Abstract 75: Heparanase Mediates Arteriothrombosis Following Vascular Injury or Endovascular Stenting

Abstract

Background: Heparanase cleaves heparan sulfate proteoglycans (HSPGs), key components of the extracellular matrix and critical endothelial mediators of hemostasis. Our previous work has shown that heparanase levels are elevated in atherosclerosis and following endovascular stenting. Methods: We used mice overexpressing human heparanase and examined the time to thrombosis using a laser induced arterial thrombosis model in combination with vascular injury. An ex-vivo system was used to examine the formation of thrombus to stent-induced flow disturbance. To evaluate thrombotic potential in wild-type (WT) or heparanase transgenic (HPA-Tg) mice, the left common carotid artery was isolated and a vascular flow probe was used to monitor blood flow. Rose Bengal dye was injected into the mice and the mid portion of the common carotid artery was then illuminated with a 1.5-mW green laser (540 nm) until an occlusive thrombus was formed.
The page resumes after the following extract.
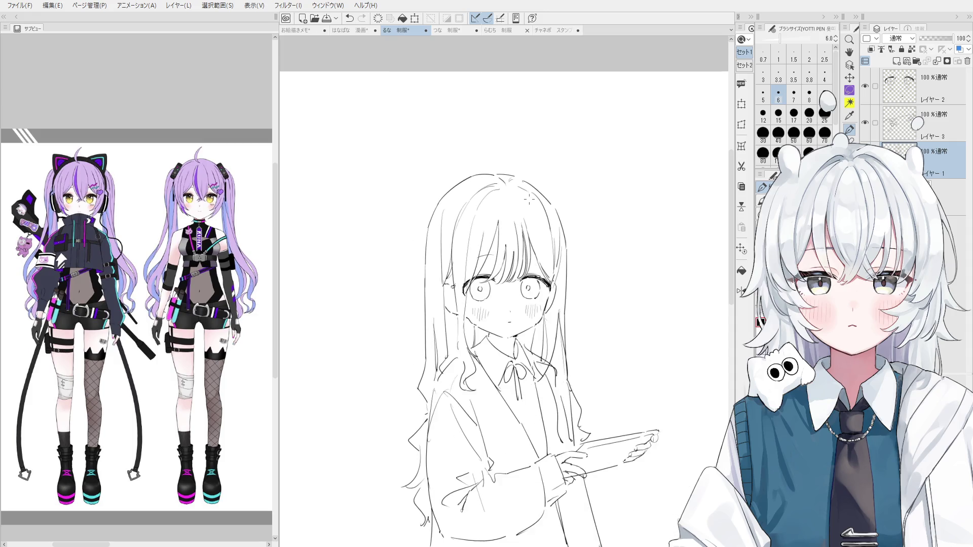
key(e)
scroll(528, 199, up, 1)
Arterial injury was also performed prior to measuring thrombosis to examine the effects of light and heavy injury on thrombosis in WT and HPA-Tg mice. A novel ex-vivo assay of stent thrombosis was performed in which mouse aortas were stented into a modified Chandler loop and the loops were perfused with blood from transgenic mice. Results were analyzed with electron microscopy and optical absorbance for clot formation. Results: In the absence of injury there was no difference in the time for formation of thrombus in the WT and HPA-Tg mice. However in the presence of arterial injury, thrombosis in HPA-Tg mice occurred significantly faster than in WT mice (light injury: 67.7 minutes vs. 39.8 minutes, p<0.05; heavy injury: 63.0 minutes vs. 41.8 minutes, p<0.05). The prothrombotic phenotype of heparanase transgenic mice is masked when heparin is administered prior to injury (WT: 68.5 minutes vs. HPA Tg: 69.2 minutes p=NS). Blood from heparanase transgenic mice also increased stent thrombosis threefold in flow loops as measured by optical density (2.8 vs. 1.0 optical density, p<0.05) and increased adherent platelets were found in electron microscopy. Conclusions: Increased arterial expression of heparanase leads to enhanced risk of thrombosis in the injured artery. In particular, endovascular stenting induces both injury and flow disturbance that exacerbate the thrombotic potential of blood with increased heparanase levels.